Appareils numériques, Augustins (Sip) : « Développement harmonieux avec la relation humaine »

« Le cerveau est un organe qui grandit rapidement en fonction des stimuli qu’il reçoit et modifie ses caractéristiques dans les premières périodes de la vie. Une croissance harmonieuse implique la relation et la relation avec l’adulte ou l’échange de regards, l’écoute de la parole des adultes.

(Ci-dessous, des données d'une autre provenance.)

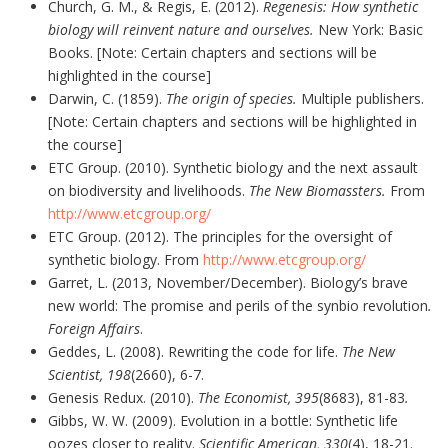
Church, G. M., & Regis, E. (2012).
Regenesis: How synthetic
biology will reinvent nature and ourselves.
New York: Basic
Books. [Note: Certain chapters and sections will be
highlighted in the course]
Darwin, C. (1859).
The origin of species.
Multiple publishers.
[Note: Certain chapters and sections will be highlighted in
the course]
ETC Group. (2010). Synthetic biology and the next assault
on biodiversity and livelihoods.
The New Biomassters.
From
http://www.etcgroup.org/
ETC Group. (2012). The principles for the oversight of
synthetic biology. From
http://www.etcgroup.org/
Garret, L. (2013, November/December). Biology’s brave
new world: The promise and perils of the synbio revolution
.
Foreign Affairs
.
Geddes, L. (2008). Rewriting the code for life.
The New
Scientist, 198
(2660), 6-7.
Genesis Redux. (2010).
The Economist,
395
(8683), 81-83
.
Gibbs, W. W. (2009). Evolution in a bottle: Synthetic life
oozes closer to reality.
Scientific American, 330
(4), 18-21.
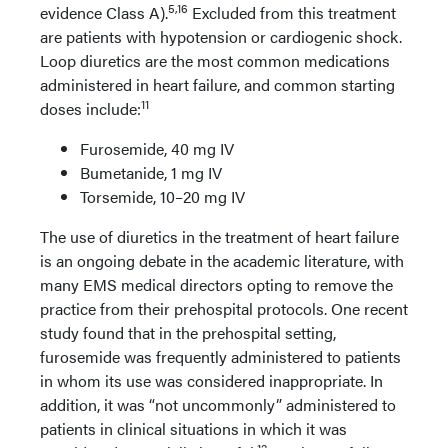
5,16
evidence Class A).
Excluded from this treatment
are patients with hypotension or cardiogenic shock.
Loop diuretics are the most common medications
administered in heart failure, and common starting
11
doses include:
Furosemide, 40 mg IV
Bumetanide, 1 mg IV
Torsemide, 10–20 mg IV
The use of diuretics in the treatment of heart failure
is an ongoing debate in the academic literature, with
many EMS medical directors opting to remove the
practice from their prehospital protocols. One recent
study found that in the prehospital setting,
furosemide was frequently administered to patients
in whom its use was considered inappropriate. In
addition, it was “not uncommonly” administered to
patients in clinical situations in which it was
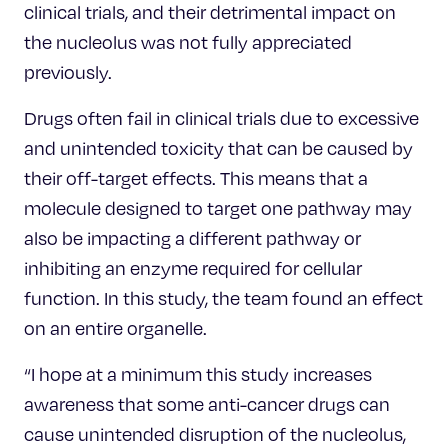
clinical trials, and their detrimental impact on
the nucleolus was not fully appreciated
previously.
Drugs often fail in clinical trials due to excessive
and unintended toxicity that can be caused by
their off-target effects. This means that a
molecule designed to target one pathway may
also be impacting a different pathway or
inhibiting an enzyme required for cellular
function. In this study, the team found an effect
on an entire organelle.
“I hope at a minimum this study increases
awareness that some anti-cancer drugs can
cause unintended disruption of the nucleolus,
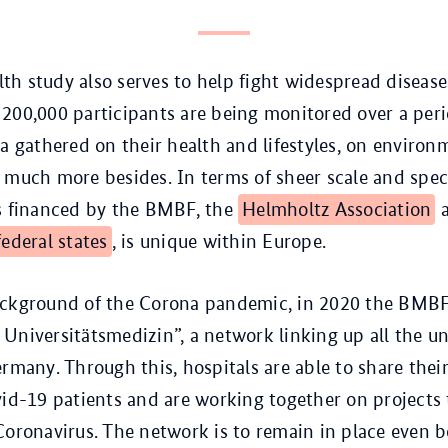
h study also serves to help fight widespread disease
200,000 participants are being monitored over a peri
ta gathered on their health and lifestyles, on environ
 much more besides. In terms of sheer scale and speci
is financed by the BMBF, the
Helmholtz Association
a
federal states
, is unique within Europe.
ackground of the Corona pandemic, in 2020 the BMBF
Universitätsmedizin”, a network linking up all the un
ermany. Through this, hospitals are able to share thei
vid-19 patients and are working together on projects 
Coronavirus. The network is to remain in place even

Transformer cette relation en une relation étroite avec un appareil que je fais défiler en permanence met en place des mécanismes qui activent des parties du cerveau moins brillantes et moins utiles pour la croissance future. » Rino Agostiniani, président de Sip – Société Italienne de Pédiatrie, a déclaré aujourd’hui lors de la réunion organisée au Sénat pour présenter le projet de loi « Dispositions pour la réglementation de l’exposition aux appareils numériques chez les garçons et les filles de zéro à trois ans pour protéger leur développement neurocognitif, physique et relationnel et pour la promotion de l’accès progressif à leur utilisation chez les mineurs », formulé à l’initiative de la sénatrice Simona Malpezzi et promu avec Sip et la Fondazione Terre des Hommes Italia Ets et soutenu dans un de manière bipartite par les parlementaires de tous les groupes politiques.

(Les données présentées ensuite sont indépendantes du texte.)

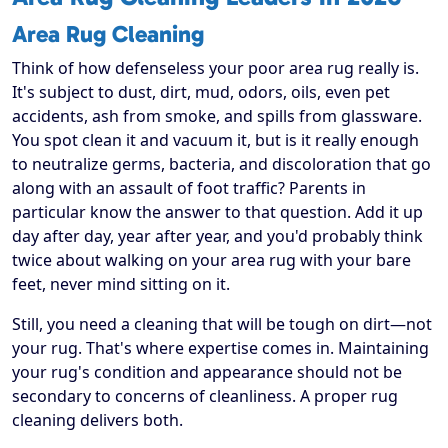
Area Rug Cleaning
Think of how defenseless your poor area rug really is.
It's subject to dust, dirt, mud, odors, oils, even pet
accidents, ash from smoke, and spills from glassware.
You spot clean it and vacuum it, but is it really enough
to neutralize germs, bacteria, and discoloration that go
along with an assault of foot traffic? Parents in
particular know the answer to that question. Add it up
day after day, year after year, and you'd probably think
twice about walking on your area rug with your bare
feet, never mind sitting on it.
Still, you need a cleaning that will be tough on dirt—not
your rug. That's where expertise comes in. Maintaining
your rug's condition and appearance should not be
secondary to concerns of cleanliness. A proper rug
cleaning delivers both.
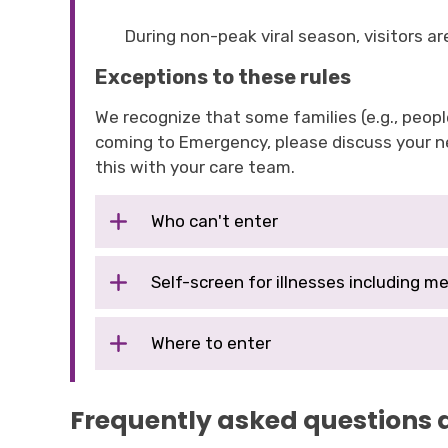
During non-peak viral season, visitors 
Exceptions to these rules
We recognize that some families (e.g., people
coming to Emergency, please discuss your ne
this with your care team.
Who can't enter
Self-screen for illnesses including me
Where to enter
Frequently asked questions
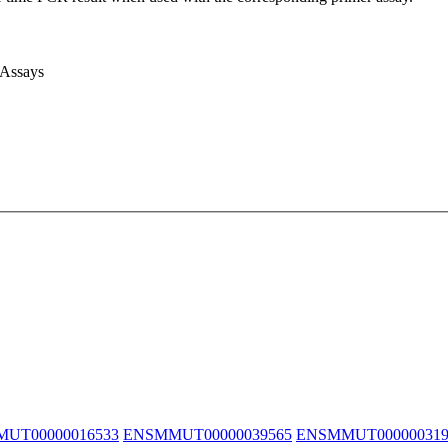
 Assays
UT00000016533
ENSMMUT00000039565
ENSMMUT000000319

De nombreuses « preuves indiquent qu’une augmentation du temps passé devant les appareils de 30 minutes chaque jour double le risque d’avoir un retard de langage à l’âge de 2 ans – souligne Agostiniani – À l’âge de la préadolescence et de l’adolescence, les problèmes deviennent « significatifs », même sans atteindre de véritables phénomènes de dépendance qui, malheureusement, sont de plus en plus répandus ». Dans cette phase, dit-il, « une utilisation trop prolongée des appareils et une présence excessive sur les réseaux sociaux rendent les enfants moins capables dans leur chemin de croissance et dans leur parcours scolaire, provoquant également des troubles du sommeil ».

« D’un autre côté – ajoute le résident Sip – nous devons comprendre que l’adolescence est un âge où se forment la vision de soi et l’estime de soi : si tout cela est associé à un manque de relations avec les pairs du monde réel, mais que nous vivons uniquement dans la réalité du monde virtuel, nous aurons des adolescents de plus en plus fragiles et de moins en moins capables d’affronter toutes les difficultés que le monde réel présentera dans leur parcours de vie ».